Nadia was hanging out a little, but looked super busy, so I didn’t get to introduce myself before she took to the stage. Her set can pretty much be summed up in one word, amazing. Nadia Ali is a staple of the EDM world, one of the best female vocalists/songwriters in the scene, and it wasn’t until I heard her perform her original content that I realised that I knew her entire set by heart. She sang her hits like “Pressure,” “Feels So Good” and my favorite “Rapture.” At this point the sun had set, the crowd was illuminated by the stage lights, and the vibe was killer. I got to get on stage and get some side shots of her performance but the best ones were hands down the ones I got of her up close right in front of the stage.

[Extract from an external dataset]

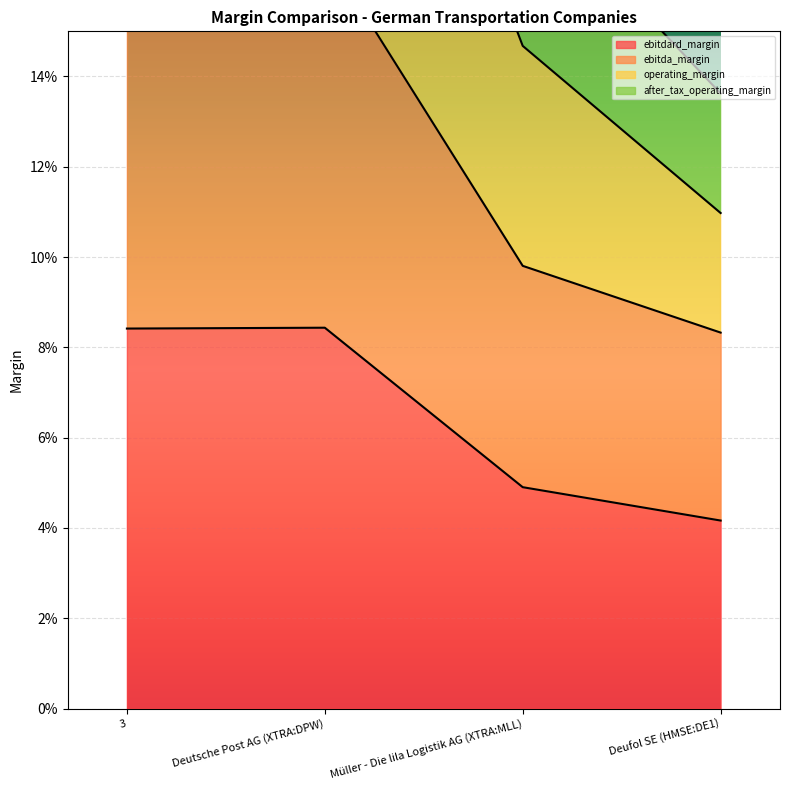

The ebitda_margin series shows 0.1 at Deufol SE (HMSE:DE1). True or false?

False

Once Nadia was off, the crowd was on the verge of going nuts for Oakenfold’s impending set, and I too was excited because I wanted to see him. Last year I tried to see him when he was in Atlanta, but I was turned away at the door because the club hit capacity. Naturally I was stoked to see a legend and he took to the stage to do what he does best. I managed to talk to a person running lights and he told me that he was playing a 45 minute mix and crossfading back and fourth because he is notoriously bad at beat matching. I don’t know if that’s true, but for what little was happening on stage I wouldn’t be surprised.
After watching him dance around for a few minutes I got some stage shots of his hands on the gear, more crowd shots, and then quietly packed up my bag and slipped away into the night. When all was said and done I had about 25 gigs of data featuring great live performances, an artist interview, and everything I would need to create a Miami Vibe in our videos from the trip. It started out as a quest for something to eat for lunch, and ended up with me being on stage for a Paul Oakenfold show. What a weird and wonderful way to spend a day at work.